With just a few months ahead of the United States in pandemic experience, Europe is years ahead in precautionary planning.

What Europeans have to their advantage is honesty and realism. Scientific data has been the preferred resource for planning as opposed to honing in on economic impacts that will have an inevitable impact on closing down domestic and international market activity.

The reality is that Europe has already begun reopening their cities, but at an appropriate volume and under certain conditions. Certain age and health demographics are exempt from partaking in the reopening as they run a higher risk of contracting the disease.

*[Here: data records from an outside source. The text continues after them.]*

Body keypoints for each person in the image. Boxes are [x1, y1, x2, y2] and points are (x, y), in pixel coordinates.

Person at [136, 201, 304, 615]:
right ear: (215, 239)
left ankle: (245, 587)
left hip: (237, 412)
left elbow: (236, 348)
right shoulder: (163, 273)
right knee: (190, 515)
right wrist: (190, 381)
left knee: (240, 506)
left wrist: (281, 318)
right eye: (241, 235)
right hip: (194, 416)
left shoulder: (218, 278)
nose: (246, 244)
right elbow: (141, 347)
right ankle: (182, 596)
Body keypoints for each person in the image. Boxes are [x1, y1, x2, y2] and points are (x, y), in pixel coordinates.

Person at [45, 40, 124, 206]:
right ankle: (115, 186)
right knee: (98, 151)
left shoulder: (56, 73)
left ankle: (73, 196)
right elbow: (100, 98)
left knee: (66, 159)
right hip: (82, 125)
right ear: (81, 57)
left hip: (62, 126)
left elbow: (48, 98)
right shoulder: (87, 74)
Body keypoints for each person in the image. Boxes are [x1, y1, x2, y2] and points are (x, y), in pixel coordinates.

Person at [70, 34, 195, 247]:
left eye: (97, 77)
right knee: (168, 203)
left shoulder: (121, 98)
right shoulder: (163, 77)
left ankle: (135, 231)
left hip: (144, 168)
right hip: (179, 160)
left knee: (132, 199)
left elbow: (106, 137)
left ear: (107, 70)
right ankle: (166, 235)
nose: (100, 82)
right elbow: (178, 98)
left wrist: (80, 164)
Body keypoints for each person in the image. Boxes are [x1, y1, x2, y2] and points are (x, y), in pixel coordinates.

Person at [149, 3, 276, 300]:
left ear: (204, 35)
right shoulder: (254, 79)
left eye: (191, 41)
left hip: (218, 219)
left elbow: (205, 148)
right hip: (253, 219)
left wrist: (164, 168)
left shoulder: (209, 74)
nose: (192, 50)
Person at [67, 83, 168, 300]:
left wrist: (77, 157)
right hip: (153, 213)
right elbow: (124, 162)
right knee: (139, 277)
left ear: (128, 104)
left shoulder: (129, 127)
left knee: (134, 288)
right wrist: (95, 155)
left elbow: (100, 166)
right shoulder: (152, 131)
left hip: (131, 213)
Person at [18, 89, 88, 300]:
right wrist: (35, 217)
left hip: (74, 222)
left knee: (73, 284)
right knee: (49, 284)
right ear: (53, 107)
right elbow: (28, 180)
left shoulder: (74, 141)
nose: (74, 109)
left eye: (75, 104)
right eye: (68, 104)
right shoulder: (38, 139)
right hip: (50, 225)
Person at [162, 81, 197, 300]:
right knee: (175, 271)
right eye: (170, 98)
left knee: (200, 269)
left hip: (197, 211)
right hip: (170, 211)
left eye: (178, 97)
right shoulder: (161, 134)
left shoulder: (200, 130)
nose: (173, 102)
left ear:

Data is used to traffic the levels at which countries will reduce their stay-at-home ordinances. The number of available hospital beds, testing kits, and regional increase in cases are all taken into account to calculate the appropriate number of people walking around. Case tracking is conducted by teams of 5 for every 20,000 cases in Europe, generating more consistent accuracy than what we are seeing in the United States.

Unlike the United States, the healthcare systems in EU countries are directly funded by their governments, allowing for the medical economy to remain stable. The United States healthcare has been undertaking immense financial hardship while struggling to accommodate for the near 2.6 million cases they’re faced with nationally.

Economic disparity from state and national lockdowns is inevitable at this point, but a nations health and economy run hand in hand. In order to restore security to the United States, the health of its citizens should become the focus.